Implementation of Django Celery asynchronous task queue

  • 2021-07-26 08:13:15
  • OfStack

Background

In development, we often encounter one time-consuming task, for example:

Upload and parse an Excel file with 1w data, and finally persist it to the database.

In my program, this task takes about 6s, and the 6s wait is already a disaster for users.

A better way to deal with it is:

Receive a request for this task Add this task to the queue Immediately return the words "Operation succeeded, processing in the background" The background consumes this queue and performs this task

According to this idea, we implemented it with the help of Celery.

Realization

The environment used in this article is as follows:

Python 3.6.7 RabbitMQ 3.8 Celery 4.3

Installing RabbitMQ with Docker

Celery relies on a message back-end, and the optional schemes are RabbitMQ, Redis, etc.
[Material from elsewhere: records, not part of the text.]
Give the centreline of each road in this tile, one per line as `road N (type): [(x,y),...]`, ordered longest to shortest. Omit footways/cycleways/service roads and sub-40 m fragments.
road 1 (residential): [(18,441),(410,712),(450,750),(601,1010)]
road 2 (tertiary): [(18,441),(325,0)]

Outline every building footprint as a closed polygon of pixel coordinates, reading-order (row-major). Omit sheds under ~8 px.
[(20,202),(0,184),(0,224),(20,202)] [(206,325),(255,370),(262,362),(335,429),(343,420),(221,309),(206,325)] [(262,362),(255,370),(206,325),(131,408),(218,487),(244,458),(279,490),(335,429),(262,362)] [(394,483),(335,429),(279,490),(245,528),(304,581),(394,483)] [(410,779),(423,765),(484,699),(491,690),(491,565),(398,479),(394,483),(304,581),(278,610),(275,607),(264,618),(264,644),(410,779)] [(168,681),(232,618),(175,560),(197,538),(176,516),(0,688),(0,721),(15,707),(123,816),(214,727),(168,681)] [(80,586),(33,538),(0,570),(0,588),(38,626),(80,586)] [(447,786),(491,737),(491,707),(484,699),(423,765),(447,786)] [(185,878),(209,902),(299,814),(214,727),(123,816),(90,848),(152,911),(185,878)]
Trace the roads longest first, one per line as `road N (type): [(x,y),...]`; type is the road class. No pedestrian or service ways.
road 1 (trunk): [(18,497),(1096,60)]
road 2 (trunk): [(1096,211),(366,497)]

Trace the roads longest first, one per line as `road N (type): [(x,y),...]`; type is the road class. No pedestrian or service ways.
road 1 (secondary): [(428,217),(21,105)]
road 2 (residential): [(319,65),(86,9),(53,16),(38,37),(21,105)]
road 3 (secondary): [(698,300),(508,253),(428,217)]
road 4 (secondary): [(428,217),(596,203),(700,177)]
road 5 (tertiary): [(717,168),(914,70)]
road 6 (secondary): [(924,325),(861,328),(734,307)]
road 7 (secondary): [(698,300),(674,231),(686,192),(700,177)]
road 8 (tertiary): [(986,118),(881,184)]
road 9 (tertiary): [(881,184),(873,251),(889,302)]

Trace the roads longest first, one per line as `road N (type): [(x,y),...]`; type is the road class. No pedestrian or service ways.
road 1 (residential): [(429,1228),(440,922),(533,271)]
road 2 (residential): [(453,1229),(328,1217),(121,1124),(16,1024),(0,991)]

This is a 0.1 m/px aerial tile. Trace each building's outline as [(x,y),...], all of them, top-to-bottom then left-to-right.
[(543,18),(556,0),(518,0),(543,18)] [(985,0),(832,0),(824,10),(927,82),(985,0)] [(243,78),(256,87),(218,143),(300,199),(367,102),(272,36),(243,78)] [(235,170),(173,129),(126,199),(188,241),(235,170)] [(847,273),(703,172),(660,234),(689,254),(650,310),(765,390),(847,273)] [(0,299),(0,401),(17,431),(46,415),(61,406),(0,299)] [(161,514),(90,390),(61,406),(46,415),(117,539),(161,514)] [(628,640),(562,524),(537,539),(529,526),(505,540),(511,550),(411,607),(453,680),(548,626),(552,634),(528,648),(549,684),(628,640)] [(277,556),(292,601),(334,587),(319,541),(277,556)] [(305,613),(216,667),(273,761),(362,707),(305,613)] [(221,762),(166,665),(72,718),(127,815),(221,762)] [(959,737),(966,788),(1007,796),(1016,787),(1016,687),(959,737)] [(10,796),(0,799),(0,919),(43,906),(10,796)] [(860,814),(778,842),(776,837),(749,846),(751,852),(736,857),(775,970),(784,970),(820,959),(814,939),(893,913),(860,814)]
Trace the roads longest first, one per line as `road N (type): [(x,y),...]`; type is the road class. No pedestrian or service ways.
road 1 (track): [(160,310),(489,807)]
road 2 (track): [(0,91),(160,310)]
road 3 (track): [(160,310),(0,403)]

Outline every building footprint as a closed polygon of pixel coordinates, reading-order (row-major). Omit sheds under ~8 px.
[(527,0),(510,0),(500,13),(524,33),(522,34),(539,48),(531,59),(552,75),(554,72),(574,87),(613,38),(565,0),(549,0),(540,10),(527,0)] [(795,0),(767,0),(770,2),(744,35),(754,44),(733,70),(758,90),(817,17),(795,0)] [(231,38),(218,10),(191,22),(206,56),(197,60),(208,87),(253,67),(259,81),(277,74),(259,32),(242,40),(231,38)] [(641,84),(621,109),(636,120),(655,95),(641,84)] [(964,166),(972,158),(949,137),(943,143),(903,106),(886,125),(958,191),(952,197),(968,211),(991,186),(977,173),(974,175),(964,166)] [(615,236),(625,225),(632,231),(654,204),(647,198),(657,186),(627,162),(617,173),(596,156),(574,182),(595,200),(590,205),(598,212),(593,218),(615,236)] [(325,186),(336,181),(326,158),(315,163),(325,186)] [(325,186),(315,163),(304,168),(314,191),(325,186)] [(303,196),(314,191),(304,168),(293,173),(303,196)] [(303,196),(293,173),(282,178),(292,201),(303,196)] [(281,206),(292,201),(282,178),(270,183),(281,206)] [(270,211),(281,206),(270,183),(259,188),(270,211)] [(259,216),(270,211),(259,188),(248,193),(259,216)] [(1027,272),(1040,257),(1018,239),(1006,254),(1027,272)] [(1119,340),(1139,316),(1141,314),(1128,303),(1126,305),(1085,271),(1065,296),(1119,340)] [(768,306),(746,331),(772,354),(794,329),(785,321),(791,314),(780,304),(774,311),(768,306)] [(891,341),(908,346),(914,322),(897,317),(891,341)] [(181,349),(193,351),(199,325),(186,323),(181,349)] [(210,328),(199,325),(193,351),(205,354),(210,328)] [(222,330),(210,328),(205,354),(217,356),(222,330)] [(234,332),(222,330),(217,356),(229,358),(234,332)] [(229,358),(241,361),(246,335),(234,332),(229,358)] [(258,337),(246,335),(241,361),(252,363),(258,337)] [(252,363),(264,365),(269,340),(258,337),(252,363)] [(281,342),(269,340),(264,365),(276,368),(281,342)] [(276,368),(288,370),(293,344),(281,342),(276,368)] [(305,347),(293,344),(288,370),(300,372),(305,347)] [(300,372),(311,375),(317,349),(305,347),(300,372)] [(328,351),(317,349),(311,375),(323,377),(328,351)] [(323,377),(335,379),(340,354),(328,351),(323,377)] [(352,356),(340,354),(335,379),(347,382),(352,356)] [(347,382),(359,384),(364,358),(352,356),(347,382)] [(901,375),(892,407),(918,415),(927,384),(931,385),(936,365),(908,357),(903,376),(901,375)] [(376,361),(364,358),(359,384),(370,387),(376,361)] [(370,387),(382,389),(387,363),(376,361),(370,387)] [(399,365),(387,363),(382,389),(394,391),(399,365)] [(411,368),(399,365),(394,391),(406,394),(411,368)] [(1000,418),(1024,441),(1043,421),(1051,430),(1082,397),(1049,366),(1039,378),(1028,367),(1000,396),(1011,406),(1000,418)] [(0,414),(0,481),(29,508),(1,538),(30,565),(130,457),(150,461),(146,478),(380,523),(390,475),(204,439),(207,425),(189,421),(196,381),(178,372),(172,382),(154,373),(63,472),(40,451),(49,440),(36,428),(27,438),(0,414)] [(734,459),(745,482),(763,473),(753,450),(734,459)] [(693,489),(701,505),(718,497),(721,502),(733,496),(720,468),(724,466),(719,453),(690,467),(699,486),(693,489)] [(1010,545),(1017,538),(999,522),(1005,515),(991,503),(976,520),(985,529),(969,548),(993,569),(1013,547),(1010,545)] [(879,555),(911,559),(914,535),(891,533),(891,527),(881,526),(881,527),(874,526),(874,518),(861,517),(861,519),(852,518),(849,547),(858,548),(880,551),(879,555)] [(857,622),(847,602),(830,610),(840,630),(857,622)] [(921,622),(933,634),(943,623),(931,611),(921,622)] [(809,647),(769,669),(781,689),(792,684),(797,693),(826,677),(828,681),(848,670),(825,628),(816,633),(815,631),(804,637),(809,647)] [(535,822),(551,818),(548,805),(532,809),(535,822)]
RabbitMQ is selected in this paper.

At the same time, for the convenience of installation, I directly use Docker to install RabbitMQ:


docker run -d --name anno-rabbit -p 5672:5672 rabbitmq:3

After successful startup, the message queue can be accessed through amqp://localhost.

Install and configure Celery

Celery is a tool implemented by Python, and installation can be done directly through Pip:


pip install celery

At the same time, assume that the current My Project folder is proj, the project name is myproj, and the application name is myapp

After installation, create an celery. py file under the proj/myproj/ path to initialize the Celery instance:

proj/myproj/celery.py


from __future__ import absolute_import, unicode_literals
import os
from celery import Celery, platforms

# set the default Django settings module for the 'celery' program.
os.environ.setdefault('DJANGO_SETTINGS_MODULE', 'myproj.settings')

app = Celery('myproj',
       broker='amqp://localhost//',
       backend='amqp://localhost//')

# Using a string here means the worker don't have to serialize
# the configuration object to child processes.s
# - namespace='CELERY' means all celery-related configuration keys
#  should have a `CELERY_` prefix.
app.config_from_object('django.conf:settings', namespace='CELERY')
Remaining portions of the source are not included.